### [Extracted material]

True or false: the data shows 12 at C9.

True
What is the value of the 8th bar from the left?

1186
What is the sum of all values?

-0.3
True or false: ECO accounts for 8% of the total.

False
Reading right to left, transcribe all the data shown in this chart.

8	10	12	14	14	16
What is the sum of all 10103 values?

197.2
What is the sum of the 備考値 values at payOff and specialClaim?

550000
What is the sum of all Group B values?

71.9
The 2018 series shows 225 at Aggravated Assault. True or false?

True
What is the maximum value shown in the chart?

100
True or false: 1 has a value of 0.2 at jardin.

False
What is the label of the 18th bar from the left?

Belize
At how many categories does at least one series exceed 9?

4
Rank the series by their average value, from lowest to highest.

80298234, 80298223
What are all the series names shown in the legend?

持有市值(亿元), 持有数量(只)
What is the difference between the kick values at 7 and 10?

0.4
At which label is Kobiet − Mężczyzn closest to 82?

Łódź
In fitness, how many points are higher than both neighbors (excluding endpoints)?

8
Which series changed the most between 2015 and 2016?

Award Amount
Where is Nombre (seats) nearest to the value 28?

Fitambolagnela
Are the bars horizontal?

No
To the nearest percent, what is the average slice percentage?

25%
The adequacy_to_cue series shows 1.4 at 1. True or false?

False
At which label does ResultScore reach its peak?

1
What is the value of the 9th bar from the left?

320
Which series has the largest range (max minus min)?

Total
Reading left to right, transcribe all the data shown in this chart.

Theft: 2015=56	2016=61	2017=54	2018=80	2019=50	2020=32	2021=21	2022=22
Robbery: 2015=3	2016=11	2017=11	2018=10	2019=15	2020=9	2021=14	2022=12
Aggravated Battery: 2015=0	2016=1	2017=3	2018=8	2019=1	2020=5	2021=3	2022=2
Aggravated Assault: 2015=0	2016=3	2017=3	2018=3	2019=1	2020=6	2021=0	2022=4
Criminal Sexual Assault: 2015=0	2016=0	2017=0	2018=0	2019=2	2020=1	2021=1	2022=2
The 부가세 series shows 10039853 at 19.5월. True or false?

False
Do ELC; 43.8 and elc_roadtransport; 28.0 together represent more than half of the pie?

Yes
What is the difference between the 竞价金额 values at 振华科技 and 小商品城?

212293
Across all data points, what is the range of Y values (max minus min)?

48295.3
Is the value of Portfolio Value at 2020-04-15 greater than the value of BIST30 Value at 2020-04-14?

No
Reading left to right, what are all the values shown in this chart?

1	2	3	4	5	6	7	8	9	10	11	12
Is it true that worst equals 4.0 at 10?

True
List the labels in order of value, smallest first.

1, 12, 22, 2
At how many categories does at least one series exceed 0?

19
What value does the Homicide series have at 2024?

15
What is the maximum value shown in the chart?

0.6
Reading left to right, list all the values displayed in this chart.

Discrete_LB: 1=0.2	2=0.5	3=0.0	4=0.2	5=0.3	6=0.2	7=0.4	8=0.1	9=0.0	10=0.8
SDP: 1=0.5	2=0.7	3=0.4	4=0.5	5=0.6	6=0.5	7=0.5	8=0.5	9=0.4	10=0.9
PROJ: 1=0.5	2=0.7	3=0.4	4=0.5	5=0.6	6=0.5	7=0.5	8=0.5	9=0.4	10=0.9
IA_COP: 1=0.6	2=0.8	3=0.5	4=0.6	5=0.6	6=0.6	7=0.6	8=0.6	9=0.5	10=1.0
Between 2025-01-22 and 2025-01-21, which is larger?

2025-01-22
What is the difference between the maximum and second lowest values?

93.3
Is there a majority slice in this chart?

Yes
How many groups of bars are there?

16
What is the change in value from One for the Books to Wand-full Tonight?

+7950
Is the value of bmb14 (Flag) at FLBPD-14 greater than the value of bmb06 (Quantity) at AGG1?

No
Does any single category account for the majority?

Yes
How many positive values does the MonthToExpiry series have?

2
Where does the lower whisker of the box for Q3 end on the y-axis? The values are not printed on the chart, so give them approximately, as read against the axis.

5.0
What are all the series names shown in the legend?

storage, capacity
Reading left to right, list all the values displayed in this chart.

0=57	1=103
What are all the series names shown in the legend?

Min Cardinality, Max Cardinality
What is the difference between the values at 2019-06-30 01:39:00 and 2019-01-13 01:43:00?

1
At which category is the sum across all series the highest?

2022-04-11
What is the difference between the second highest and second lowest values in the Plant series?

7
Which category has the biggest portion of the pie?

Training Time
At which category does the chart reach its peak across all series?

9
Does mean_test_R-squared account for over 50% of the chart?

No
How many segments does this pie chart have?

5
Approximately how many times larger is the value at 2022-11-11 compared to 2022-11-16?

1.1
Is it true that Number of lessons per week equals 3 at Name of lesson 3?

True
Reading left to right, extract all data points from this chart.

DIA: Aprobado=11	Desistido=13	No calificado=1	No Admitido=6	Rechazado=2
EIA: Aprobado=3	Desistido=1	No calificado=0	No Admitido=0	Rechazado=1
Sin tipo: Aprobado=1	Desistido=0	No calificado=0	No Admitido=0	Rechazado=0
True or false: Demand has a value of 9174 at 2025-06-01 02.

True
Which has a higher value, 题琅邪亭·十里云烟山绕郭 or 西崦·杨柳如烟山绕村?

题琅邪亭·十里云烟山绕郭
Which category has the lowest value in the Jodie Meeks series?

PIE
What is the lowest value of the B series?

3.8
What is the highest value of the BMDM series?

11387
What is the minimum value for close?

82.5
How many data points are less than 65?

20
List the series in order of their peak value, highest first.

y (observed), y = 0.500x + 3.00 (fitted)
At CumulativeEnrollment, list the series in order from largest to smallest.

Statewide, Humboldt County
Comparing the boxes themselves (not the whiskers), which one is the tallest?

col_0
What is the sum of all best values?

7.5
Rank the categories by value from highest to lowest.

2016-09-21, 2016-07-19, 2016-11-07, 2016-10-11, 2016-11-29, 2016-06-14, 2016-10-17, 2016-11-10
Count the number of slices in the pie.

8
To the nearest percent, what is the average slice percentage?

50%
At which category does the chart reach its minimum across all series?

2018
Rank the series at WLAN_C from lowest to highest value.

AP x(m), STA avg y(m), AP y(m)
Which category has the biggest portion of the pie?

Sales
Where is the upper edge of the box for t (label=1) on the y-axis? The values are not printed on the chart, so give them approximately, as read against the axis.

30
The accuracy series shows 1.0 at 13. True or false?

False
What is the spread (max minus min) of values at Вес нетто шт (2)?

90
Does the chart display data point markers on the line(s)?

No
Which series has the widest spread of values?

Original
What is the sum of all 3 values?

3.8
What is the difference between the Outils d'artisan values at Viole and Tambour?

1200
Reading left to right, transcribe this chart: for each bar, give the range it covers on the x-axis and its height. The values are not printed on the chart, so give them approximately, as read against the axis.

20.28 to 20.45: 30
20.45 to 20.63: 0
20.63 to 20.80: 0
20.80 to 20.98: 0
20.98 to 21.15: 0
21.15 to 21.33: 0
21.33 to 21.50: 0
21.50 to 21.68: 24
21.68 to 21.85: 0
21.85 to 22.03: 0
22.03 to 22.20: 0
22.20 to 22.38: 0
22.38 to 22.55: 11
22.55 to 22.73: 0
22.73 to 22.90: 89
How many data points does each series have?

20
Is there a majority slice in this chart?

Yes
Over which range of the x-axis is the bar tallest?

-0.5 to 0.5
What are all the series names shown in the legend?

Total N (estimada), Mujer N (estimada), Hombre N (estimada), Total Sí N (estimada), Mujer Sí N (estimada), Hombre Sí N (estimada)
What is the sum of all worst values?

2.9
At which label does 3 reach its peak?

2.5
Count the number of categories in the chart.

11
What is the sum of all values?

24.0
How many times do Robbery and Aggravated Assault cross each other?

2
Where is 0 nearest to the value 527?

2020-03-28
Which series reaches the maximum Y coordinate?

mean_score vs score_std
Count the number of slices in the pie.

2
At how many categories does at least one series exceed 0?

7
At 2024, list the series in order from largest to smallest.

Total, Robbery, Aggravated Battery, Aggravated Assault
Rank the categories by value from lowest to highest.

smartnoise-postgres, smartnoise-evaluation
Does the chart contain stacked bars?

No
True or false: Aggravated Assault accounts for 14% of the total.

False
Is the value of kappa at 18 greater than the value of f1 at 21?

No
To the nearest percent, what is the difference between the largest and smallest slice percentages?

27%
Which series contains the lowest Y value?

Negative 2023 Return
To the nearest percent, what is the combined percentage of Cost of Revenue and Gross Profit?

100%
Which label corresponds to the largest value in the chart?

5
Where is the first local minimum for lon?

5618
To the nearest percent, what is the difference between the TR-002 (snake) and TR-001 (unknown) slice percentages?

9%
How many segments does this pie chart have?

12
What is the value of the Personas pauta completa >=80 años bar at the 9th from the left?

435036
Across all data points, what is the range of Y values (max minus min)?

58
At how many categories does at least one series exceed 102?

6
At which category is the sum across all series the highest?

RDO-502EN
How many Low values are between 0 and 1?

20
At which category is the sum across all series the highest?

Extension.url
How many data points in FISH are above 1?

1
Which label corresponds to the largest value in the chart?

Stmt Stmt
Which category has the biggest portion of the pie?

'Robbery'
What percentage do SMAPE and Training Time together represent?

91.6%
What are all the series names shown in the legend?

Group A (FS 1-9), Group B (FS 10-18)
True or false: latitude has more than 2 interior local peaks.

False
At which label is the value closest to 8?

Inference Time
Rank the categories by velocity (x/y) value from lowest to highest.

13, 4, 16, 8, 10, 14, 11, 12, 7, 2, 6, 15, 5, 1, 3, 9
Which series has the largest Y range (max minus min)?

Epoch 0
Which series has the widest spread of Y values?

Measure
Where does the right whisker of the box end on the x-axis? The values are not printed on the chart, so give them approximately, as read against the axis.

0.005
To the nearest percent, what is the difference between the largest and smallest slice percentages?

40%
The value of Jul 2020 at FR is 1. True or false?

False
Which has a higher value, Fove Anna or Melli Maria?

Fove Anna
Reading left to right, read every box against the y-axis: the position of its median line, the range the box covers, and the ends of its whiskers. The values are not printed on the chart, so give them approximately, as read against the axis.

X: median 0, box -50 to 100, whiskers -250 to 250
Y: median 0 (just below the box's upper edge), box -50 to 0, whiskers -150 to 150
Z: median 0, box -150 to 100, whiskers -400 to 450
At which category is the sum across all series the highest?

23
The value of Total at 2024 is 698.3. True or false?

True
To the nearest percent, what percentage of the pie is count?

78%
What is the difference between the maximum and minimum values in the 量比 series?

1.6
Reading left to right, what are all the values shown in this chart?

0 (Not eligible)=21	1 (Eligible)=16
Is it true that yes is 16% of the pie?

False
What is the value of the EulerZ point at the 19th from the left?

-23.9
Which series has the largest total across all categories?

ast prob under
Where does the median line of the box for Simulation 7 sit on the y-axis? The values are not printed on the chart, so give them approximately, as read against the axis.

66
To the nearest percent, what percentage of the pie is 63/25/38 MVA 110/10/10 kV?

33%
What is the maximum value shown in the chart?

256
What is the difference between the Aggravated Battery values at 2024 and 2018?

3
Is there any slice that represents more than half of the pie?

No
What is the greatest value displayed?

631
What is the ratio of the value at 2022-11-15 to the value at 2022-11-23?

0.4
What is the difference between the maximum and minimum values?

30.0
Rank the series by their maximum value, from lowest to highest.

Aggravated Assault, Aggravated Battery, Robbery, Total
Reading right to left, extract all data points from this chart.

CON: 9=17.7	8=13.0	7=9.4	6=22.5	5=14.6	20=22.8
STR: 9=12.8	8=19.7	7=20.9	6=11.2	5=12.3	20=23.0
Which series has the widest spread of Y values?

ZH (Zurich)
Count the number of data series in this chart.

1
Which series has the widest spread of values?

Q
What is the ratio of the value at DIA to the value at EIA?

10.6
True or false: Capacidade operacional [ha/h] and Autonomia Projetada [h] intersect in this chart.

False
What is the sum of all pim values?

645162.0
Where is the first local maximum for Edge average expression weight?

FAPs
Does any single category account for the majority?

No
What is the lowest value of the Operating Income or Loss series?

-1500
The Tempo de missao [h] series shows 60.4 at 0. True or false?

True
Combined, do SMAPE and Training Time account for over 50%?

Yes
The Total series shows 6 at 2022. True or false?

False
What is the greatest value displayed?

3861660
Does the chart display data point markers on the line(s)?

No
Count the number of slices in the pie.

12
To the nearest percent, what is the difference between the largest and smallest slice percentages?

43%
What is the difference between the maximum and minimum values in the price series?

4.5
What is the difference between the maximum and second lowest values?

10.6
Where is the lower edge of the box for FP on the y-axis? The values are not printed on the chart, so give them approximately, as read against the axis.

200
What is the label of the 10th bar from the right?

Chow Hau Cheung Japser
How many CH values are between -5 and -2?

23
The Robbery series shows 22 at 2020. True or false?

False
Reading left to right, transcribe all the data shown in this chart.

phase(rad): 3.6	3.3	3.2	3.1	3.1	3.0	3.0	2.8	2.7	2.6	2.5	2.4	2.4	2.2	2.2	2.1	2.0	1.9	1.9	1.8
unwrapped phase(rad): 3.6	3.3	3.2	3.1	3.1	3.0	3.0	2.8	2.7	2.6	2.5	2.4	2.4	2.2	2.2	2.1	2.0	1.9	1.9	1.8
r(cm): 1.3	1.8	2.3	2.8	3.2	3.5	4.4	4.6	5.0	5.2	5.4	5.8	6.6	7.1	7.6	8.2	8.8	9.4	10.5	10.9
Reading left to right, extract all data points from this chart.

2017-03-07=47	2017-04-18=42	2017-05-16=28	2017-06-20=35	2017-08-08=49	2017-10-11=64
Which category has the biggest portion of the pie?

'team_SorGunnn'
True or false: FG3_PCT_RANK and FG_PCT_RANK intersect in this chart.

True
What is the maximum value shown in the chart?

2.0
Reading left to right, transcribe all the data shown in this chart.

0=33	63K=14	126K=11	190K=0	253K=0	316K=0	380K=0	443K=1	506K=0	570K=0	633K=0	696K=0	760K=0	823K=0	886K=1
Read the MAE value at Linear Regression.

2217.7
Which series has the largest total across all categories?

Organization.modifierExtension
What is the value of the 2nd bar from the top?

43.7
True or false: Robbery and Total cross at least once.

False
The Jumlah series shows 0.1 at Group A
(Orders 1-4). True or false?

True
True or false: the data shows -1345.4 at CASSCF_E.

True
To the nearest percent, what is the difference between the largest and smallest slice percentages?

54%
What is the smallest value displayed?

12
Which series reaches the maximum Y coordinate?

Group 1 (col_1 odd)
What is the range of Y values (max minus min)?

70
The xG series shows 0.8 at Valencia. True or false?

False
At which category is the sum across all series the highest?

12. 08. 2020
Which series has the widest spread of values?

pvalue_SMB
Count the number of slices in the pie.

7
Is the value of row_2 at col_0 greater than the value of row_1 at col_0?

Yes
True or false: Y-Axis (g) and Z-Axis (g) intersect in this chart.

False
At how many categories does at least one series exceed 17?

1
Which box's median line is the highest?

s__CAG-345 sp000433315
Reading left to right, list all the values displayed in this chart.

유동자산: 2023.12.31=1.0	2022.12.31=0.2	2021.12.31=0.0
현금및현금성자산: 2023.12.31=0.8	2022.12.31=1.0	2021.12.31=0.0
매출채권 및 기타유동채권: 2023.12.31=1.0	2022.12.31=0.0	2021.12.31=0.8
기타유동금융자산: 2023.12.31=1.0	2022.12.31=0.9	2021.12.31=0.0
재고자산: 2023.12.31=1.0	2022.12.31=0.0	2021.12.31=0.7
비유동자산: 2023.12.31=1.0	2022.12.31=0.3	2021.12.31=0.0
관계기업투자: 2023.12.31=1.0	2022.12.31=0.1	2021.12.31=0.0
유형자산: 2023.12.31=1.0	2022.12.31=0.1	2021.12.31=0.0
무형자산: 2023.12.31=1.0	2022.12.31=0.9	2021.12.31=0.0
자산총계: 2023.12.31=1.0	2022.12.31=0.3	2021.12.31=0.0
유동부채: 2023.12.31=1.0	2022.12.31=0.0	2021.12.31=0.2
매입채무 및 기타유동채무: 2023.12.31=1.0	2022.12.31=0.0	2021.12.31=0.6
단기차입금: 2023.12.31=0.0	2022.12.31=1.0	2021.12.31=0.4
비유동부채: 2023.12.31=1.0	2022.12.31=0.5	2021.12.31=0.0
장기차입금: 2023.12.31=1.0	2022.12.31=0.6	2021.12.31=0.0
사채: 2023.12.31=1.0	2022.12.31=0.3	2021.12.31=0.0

### [Task to carry out]
From the entries above, extract every line that contains the word "lower". Case counts, so skip lines where it appears only in a different case.

### [Problem solution]
Where does the lower whisker of the box for Q3 end on the y-axis? The values are not printed on the chart, so give them approximately, as read against the axis.
Where is the lower edge of the box for FP on the y-axis? The values are not printed on the chart, so give them approximately, as read against the axis.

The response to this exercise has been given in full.